> ASSIGNED TASK: Omit all pictures. Print the remaining lines exactly, from the start of the data through the line containing "X70000000Y-67500000D02*".

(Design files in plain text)
'''

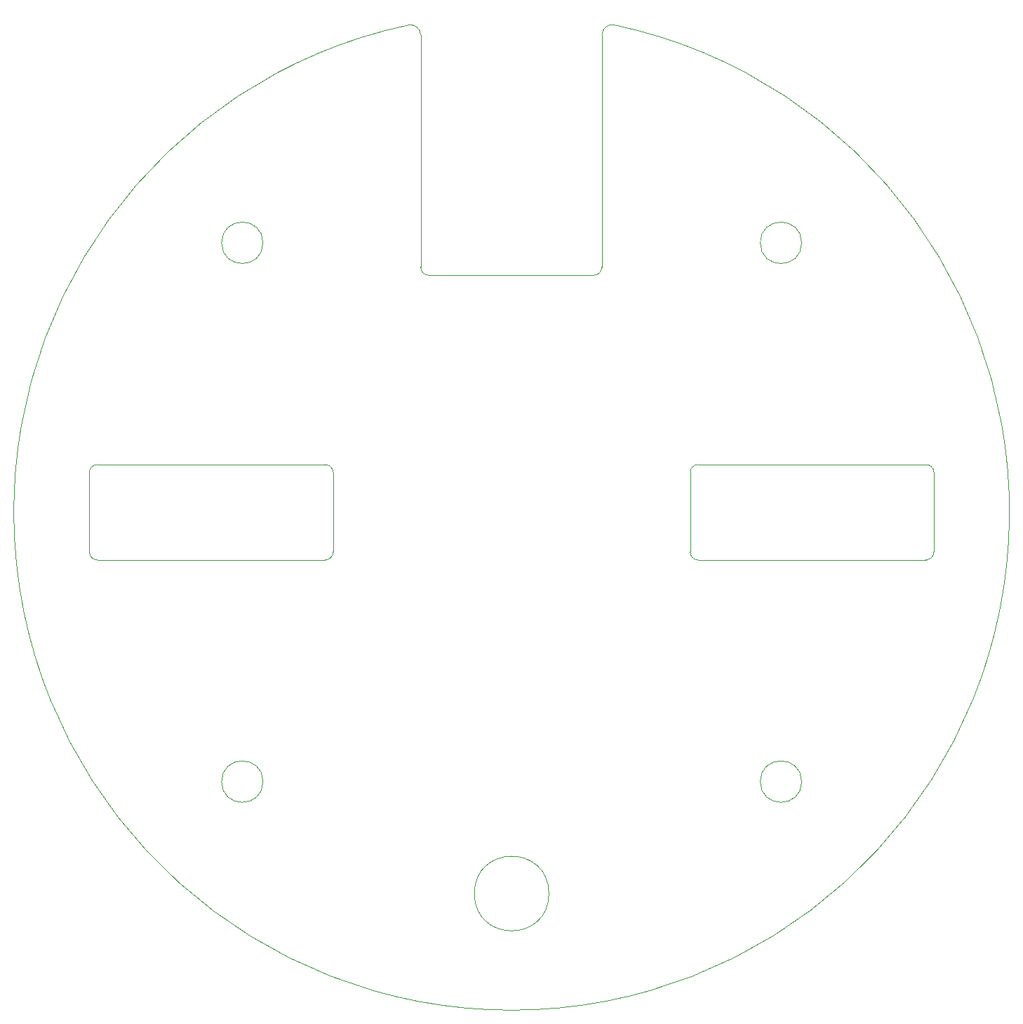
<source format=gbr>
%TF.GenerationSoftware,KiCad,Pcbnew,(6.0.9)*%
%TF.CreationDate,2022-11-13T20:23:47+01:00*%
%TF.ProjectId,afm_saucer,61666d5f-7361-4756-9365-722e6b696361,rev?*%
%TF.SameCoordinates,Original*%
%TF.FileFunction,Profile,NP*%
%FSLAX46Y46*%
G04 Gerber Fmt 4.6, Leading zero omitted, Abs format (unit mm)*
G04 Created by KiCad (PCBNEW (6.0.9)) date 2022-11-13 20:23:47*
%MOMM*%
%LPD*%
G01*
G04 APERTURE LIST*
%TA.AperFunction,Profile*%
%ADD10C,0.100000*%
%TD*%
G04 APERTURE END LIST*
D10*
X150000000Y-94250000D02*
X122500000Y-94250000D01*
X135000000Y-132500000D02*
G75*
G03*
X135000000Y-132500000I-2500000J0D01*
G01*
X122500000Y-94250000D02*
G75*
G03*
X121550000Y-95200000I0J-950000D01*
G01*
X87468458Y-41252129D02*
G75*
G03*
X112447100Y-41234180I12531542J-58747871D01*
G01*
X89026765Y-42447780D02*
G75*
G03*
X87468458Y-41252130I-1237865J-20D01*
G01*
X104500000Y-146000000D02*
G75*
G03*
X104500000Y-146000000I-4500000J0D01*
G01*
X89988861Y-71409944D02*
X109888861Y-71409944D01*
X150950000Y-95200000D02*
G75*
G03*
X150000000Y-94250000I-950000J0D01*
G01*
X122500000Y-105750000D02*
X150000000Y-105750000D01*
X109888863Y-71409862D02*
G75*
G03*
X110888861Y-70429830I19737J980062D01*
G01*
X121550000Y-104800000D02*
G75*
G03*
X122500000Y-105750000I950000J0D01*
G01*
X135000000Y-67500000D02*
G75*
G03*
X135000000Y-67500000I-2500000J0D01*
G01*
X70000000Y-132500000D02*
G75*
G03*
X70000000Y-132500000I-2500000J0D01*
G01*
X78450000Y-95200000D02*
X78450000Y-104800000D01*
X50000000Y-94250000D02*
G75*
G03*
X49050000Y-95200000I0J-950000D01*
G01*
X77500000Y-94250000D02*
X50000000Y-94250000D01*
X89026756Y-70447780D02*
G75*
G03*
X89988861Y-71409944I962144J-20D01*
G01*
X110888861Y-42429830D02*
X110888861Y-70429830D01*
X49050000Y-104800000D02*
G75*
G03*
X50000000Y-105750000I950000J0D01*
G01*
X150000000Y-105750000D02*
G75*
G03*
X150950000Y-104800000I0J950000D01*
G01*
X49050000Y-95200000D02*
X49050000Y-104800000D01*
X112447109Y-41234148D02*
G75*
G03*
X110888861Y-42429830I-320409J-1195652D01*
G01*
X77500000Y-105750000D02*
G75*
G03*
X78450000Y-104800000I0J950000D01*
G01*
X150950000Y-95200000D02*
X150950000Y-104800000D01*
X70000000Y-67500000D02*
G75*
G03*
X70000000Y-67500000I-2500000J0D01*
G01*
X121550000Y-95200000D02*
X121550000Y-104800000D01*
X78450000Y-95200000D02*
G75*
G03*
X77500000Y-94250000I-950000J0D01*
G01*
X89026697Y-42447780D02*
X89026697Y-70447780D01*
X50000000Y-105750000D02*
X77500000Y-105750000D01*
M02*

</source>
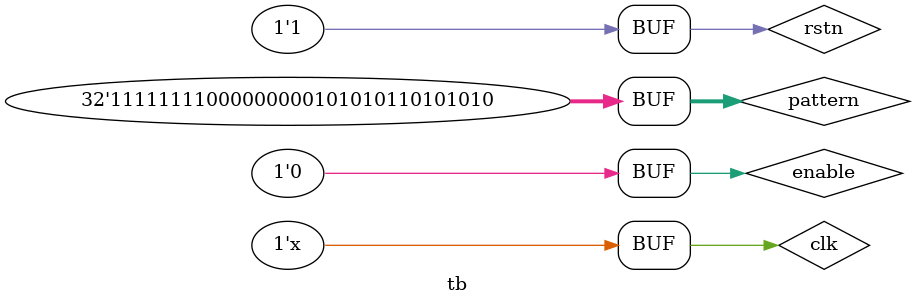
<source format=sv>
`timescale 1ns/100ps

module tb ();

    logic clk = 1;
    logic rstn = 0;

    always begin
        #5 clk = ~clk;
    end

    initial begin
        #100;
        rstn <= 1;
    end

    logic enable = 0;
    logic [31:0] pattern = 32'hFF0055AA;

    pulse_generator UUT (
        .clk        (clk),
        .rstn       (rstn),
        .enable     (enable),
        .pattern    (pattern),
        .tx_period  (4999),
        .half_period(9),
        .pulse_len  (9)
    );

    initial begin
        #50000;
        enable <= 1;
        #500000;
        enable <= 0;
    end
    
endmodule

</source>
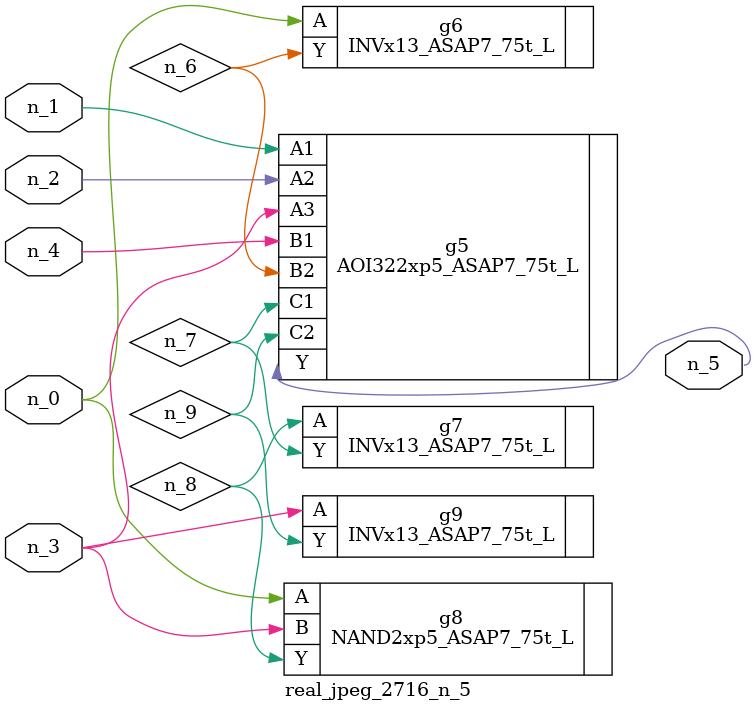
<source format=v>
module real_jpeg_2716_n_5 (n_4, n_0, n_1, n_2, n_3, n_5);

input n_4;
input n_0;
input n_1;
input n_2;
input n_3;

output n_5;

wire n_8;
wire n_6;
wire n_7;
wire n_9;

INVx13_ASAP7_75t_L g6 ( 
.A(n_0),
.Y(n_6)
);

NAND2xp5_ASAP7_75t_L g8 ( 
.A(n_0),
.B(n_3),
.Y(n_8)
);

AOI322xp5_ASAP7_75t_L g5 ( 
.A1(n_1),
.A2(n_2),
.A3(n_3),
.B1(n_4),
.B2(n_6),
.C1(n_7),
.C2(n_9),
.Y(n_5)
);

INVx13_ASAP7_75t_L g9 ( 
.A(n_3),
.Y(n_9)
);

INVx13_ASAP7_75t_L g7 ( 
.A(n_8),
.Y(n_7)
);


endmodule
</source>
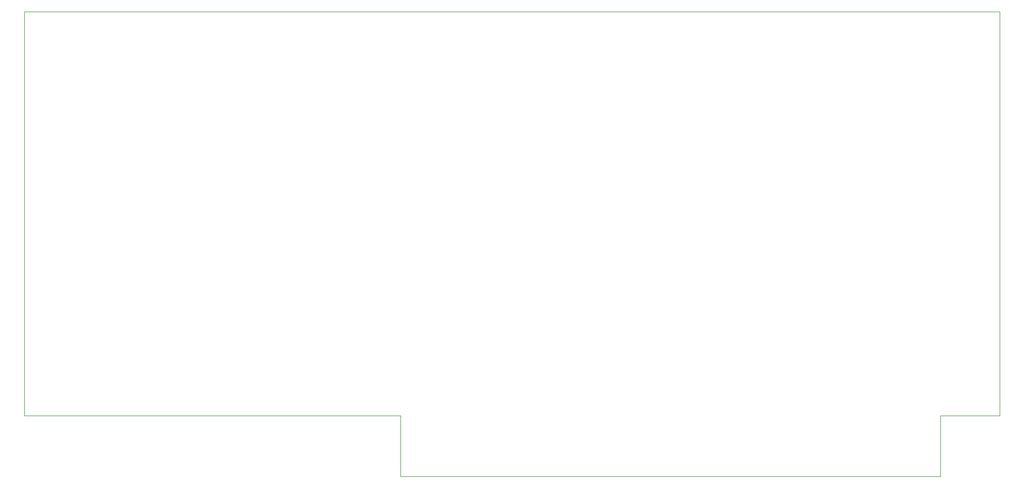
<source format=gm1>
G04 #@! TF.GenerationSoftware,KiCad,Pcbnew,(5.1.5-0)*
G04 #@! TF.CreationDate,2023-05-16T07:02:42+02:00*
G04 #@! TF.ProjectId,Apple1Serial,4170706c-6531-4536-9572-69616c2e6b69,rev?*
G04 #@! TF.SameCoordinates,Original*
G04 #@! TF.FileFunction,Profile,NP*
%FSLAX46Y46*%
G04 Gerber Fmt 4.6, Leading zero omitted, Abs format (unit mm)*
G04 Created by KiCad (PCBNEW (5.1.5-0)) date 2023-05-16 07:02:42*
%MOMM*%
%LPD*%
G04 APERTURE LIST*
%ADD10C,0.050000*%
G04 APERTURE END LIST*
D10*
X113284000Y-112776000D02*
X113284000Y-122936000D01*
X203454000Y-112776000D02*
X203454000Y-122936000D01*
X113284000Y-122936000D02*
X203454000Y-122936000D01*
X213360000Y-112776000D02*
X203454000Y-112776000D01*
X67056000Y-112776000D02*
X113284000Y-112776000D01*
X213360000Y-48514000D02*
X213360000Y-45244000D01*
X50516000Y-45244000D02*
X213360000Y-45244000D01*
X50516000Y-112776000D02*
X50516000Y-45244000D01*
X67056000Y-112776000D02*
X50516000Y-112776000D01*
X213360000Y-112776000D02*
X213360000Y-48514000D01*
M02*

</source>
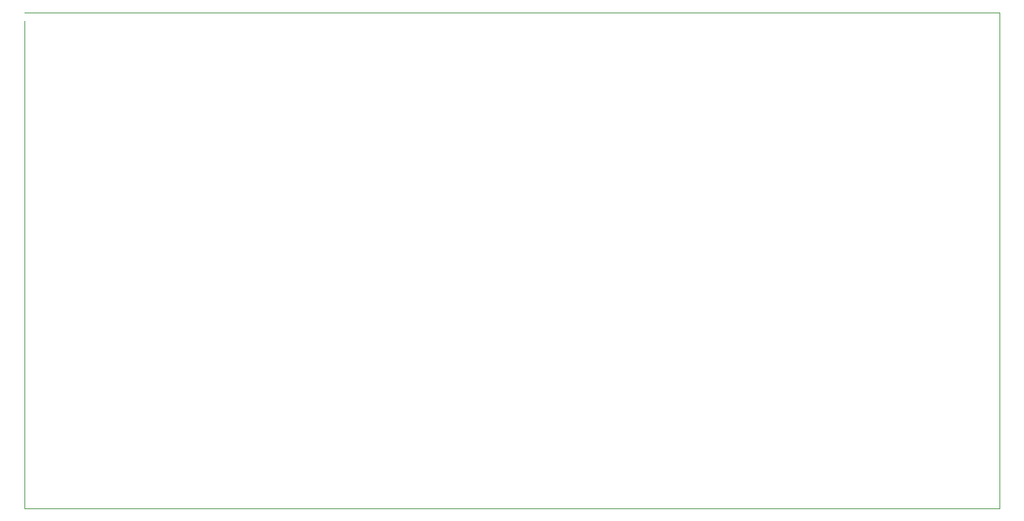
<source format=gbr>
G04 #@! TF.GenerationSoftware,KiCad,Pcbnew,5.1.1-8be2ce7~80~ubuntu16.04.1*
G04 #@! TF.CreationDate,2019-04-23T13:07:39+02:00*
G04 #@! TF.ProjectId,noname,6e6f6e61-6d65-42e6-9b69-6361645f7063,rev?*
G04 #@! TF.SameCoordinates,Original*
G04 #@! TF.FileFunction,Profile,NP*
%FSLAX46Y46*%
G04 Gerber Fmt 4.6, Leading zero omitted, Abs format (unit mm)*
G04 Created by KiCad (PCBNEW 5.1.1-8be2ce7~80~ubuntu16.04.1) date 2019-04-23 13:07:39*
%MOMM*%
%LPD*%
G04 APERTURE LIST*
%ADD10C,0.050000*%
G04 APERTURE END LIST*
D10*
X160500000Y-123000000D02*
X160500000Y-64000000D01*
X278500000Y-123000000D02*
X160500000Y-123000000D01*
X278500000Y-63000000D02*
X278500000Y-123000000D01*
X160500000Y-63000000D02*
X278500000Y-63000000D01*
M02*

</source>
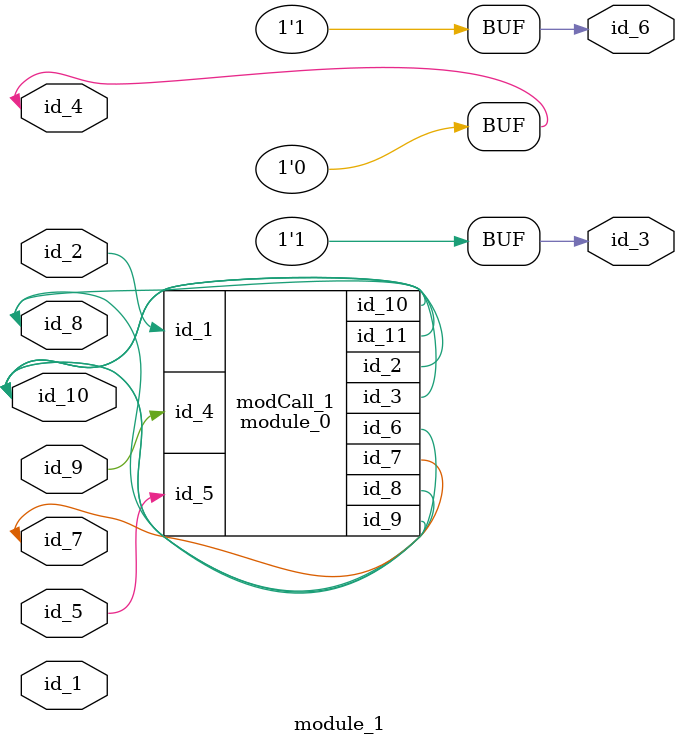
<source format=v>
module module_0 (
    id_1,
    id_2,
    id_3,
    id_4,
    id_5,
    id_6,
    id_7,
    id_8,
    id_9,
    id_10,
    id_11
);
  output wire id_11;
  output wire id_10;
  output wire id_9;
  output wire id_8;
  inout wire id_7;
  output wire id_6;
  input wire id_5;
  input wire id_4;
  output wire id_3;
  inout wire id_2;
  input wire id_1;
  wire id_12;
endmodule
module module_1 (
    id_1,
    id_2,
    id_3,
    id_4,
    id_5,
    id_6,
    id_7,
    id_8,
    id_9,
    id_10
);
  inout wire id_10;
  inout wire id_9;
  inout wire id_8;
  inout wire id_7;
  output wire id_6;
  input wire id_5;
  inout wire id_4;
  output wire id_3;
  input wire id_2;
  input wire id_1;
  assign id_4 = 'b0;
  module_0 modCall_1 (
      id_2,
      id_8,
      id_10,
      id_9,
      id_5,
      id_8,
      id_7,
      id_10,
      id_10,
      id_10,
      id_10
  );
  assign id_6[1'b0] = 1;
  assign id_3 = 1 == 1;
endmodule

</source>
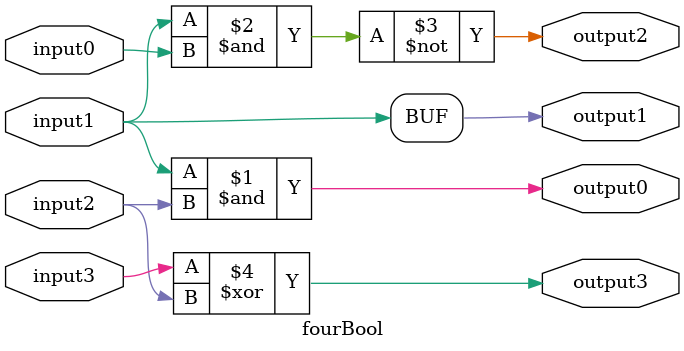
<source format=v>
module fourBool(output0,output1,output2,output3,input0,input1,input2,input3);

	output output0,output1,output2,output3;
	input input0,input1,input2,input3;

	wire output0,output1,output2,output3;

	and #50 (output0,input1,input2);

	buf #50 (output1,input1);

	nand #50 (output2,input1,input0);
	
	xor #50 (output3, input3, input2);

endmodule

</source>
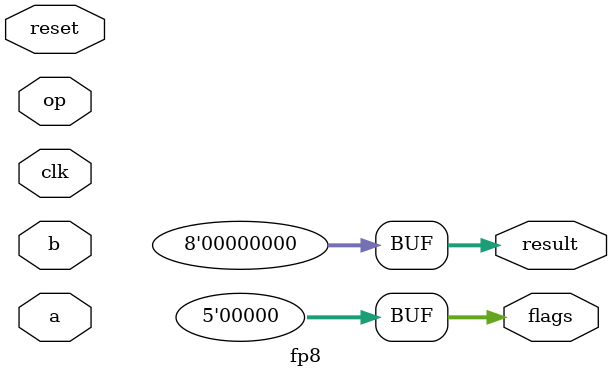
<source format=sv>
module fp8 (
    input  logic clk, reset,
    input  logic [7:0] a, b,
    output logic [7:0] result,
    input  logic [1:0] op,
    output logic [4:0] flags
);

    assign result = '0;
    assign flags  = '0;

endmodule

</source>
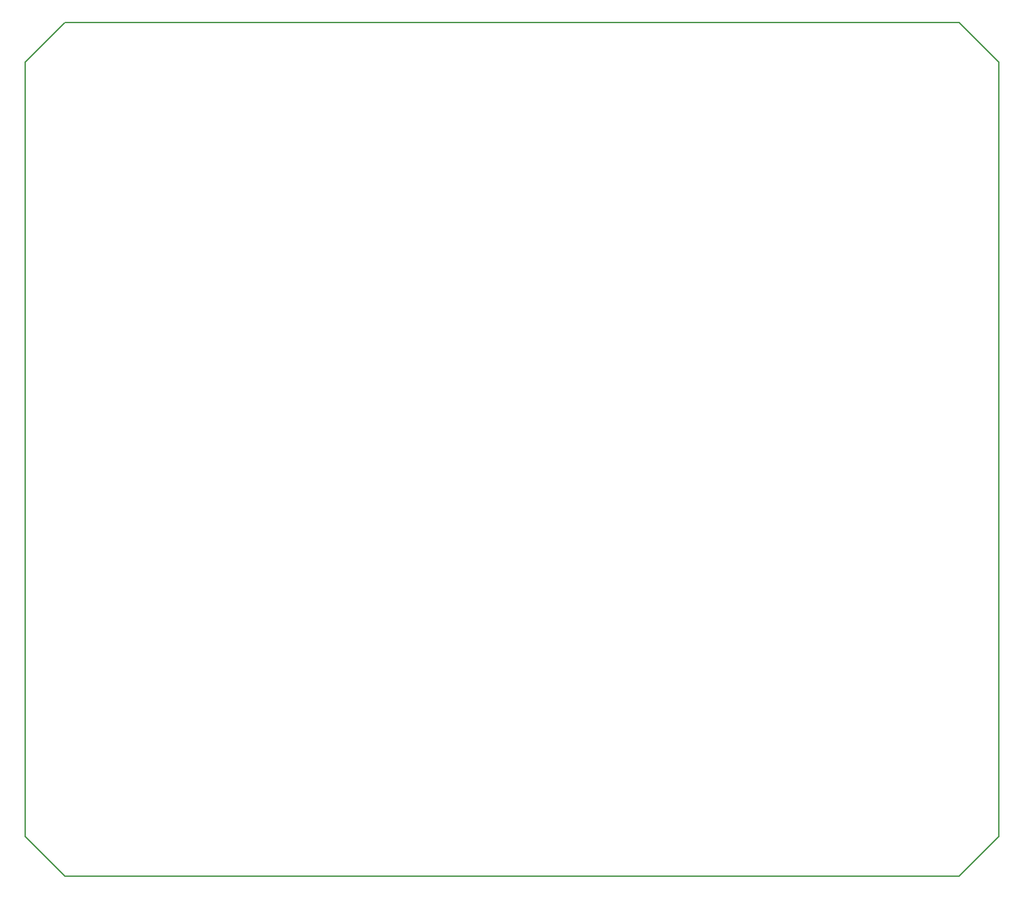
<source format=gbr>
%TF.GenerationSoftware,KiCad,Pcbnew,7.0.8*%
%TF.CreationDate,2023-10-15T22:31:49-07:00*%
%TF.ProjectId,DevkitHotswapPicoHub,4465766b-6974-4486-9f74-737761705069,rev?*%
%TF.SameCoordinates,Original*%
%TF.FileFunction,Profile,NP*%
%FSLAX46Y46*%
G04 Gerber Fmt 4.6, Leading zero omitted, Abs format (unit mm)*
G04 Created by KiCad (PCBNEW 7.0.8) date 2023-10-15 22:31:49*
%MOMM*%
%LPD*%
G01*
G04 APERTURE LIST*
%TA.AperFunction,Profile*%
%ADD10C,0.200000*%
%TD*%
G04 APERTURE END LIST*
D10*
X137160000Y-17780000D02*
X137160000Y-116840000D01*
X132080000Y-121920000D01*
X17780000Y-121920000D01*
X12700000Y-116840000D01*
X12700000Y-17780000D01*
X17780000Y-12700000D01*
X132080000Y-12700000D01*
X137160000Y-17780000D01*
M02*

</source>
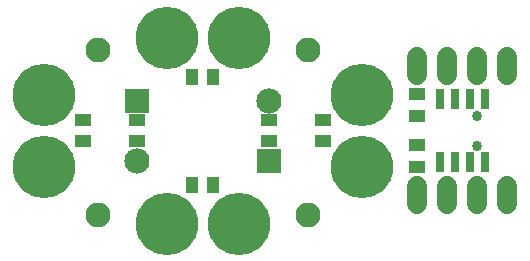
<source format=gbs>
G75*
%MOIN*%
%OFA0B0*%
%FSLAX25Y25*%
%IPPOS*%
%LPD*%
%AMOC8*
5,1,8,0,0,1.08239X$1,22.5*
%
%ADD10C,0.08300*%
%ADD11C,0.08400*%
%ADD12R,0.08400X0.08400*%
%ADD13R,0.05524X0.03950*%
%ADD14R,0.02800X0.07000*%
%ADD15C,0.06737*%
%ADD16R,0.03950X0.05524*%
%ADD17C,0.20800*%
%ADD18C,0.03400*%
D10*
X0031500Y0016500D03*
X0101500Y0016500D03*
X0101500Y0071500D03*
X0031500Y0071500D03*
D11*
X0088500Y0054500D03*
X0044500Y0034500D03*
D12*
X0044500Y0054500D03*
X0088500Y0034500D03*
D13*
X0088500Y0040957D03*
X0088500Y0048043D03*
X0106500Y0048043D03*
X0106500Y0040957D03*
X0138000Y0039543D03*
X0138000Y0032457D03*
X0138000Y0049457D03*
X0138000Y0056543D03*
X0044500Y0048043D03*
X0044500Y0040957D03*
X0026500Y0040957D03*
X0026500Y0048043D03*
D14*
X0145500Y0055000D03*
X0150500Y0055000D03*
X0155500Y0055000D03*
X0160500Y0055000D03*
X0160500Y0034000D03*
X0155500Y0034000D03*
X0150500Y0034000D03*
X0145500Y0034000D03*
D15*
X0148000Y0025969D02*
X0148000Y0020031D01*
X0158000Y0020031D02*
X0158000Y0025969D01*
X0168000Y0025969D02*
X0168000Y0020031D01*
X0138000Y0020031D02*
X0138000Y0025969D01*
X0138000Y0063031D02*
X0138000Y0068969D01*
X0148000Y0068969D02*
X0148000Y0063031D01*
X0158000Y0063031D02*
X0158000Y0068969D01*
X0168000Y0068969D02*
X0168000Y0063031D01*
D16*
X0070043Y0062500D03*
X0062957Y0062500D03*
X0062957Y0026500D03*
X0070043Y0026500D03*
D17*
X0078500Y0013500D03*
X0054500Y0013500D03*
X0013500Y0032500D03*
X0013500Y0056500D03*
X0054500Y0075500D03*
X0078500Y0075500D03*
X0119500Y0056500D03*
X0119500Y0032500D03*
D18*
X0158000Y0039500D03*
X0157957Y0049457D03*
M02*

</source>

'''

> REPLY TO THE TASK:
<source format=gbr>
%TF.GenerationSoftware,KiCad,Pcbnew,(6.0.9)*%
%TF.CreationDate,2022-11-13T20:23:47+01:00*%
%TF.ProjectId,afm_saucer,61666d5f-7361-4756-9365-722e6b696361,rev?*%
%TF.SameCoordinates,Original*%
%TF.FileFunction,Profile,NP*%
%FSLAX46Y46*%
G04 Gerber Fmt 4.6, Leading zero omitted, Abs format (unit mm)*
G04 Created by KiCad (PCBNEW (6.0.9)) date 2022-11-13 20:23:47*
%MOMM*%
%LPD*%
G01*
G04 APERTURE LIST*
%TA.AperFunction,Profile*%
%ADD10C,0.100000*%
%TD*%
G04 APERTURE END LIST*
D10*
X150000000Y-94250000D02*
X122500000Y-94250000D01*
X135000000Y-132500000D02*
G75*
G03*
X135000000Y-132500000I-2500000J0D01*
G01*
X122500000Y-94250000D02*
G75*
G03*
X121550000Y-95200000I0J-950000D01*
G01*
X87468458Y-41252129D02*
G75*
G03*
X112447100Y-41234180I12531542J-58747871D01*
G01*
X89026765Y-42447780D02*
G75*
G03*
X87468458Y-41252130I-1237865J-20D01*
G01*
X104500000Y-146000000D02*
G75*
G03*
X104500000Y-146000000I-4500000J0D01*
G01*
X89988861Y-71409944D02*
X109888861Y-71409944D01*
X150950000Y-95200000D02*
G75*
G03*
X150000000Y-94250000I-950000J0D01*
G01*
X122500000Y-105750000D02*
X150000000Y-105750000D01*
X109888863Y-71409862D02*
G75*
G03*
X110888861Y-70429830I19737J980062D01*
G01*
X121550000Y-104800000D02*
G75*
G03*
X122500000Y-105750000I950000J0D01*
G01*
X135000000Y-67500000D02*
G75*
G03*
X135000000Y-67500000I-2500000J0D01*
G01*
X70000000Y-132500000D02*
G75*
G03*
X70000000Y-132500000I-2500000J0D01*
G01*
X78450000Y-95200000D02*
X78450000Y-104800000D01*
X50000000Y-94250000D02*
G75*
G03*
X49050000Y-95200000I0J-950000D01*
G01*
X77500000Y-94250000D02*
X50000000Y-94250000D01*
X89026756Y-70447780D02*
G75*
G03*
X89988861Y-71409944I962144J-20D01*
G01*
X110888861Y-42429830D02*
X110888861Y-70429830D01*
X49050000Y-104800000D02*
G75*
G03*
X50000000Y-105750000I950000J0D01*
G01*
X150000000Y-105750000D02*
G75*
G03*
X150950000Y-104800000I0J950000D01*
G01*
X49050000Y-95200000D02*
X49050000Y-104800000D01*
X112447109Y-41234148D02*
G75*
G03*
X110888861Y-42429830I-320409J-1195652D01*
G01*
X77500000Y-105750000D02*
G75*
G03*
X78450000Y-104800000I0J950000D01*
G01*
X150950000Y-95200000D02*
X150950000Y-104800000D01*
X70000000Y-67500000D02*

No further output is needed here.